White House asks for $5B to fund VA IT in 2022
The White House released a discretionary budget outline Friday that asks Congress to appropriate $4.8 billion for the Department of Veterans Affairs‘ Office of Information and Technology for fiscal 2022.
The $4.8 billion top-line IT number is just shy of the enacted $4.9 billion given by Congress last year, which doesn’t include emergency funding made available to the VA to account for telemedicine and telework needs during the pandemic.
Separate from the OIT budget, the White House has also asked for $2.7 billion for the continued modernization of VA’s electronic health record, a 10-year project that could cost north of $16 billion before it’s all said and done.
“The funding request invests in the core foundations of our country’s strength and advances key U.S. Department of Veterans Affairs (VA) priorities, including addressing Veteran homelessness, suicide prevention, caregiver support, and modernizing information technology systems to enhance customer service experience and ensure Veterans receive world-class health care,” VA Secretary Denis McDonough said in a statement following the budget proposal release.
In total, the VA is requesting $113.1 billion in discretionary funding, an $8.5 billion or 8.2% increase from the fiscal 2021 enacted level, according to the White House.
Congress ended up giving the VA more than it asked for in fiscal 2021, and we’ll have to wait and see if appropriators will be as generous this time given the record spending the government has already undertaken in light of the pandemic.
Leaders on Capitol Hill and at VA have expressed concerns about cost overruns on the EHR program, which is funded separately from the IT budget.

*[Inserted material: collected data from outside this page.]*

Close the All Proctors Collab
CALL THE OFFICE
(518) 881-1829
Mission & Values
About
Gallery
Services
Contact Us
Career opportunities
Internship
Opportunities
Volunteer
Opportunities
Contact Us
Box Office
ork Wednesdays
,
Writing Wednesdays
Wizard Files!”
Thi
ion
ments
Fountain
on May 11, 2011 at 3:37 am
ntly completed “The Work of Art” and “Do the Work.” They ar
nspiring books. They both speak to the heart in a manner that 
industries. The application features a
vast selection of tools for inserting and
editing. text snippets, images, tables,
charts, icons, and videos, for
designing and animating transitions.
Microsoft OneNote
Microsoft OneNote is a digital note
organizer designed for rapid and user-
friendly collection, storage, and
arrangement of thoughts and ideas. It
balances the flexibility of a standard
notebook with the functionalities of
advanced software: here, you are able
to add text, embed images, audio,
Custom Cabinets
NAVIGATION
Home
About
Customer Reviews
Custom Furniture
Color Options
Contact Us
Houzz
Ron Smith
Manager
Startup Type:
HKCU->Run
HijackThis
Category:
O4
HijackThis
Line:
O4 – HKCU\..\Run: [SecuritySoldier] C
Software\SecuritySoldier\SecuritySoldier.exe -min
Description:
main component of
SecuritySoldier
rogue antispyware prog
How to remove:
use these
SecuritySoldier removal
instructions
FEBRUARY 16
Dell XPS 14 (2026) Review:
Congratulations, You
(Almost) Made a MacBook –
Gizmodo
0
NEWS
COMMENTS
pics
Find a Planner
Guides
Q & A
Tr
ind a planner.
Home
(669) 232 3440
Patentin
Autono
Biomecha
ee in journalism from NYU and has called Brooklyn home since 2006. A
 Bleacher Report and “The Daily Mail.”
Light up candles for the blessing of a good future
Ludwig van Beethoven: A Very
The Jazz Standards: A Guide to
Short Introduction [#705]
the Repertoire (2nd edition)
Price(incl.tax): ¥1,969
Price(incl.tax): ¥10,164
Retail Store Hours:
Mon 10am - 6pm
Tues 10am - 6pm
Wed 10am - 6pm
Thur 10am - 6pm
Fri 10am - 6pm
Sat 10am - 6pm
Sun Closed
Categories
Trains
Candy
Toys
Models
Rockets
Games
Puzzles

Secretary McDonough told Congress in March that he saw higher than anticipated staff needs during the initial launch of the program, which may result in higher costs than the $16 billion originally expected.
The VA received $2.6 billion in the enacted fiscal 2021 budget for the EHR program.
Spending on the new cloud-based medical records system was supposed to peak early in the rollout. The program is built on Cerner’s Millennium software system and will eventually be interoperable with a similar system being rolled out in military medical centers.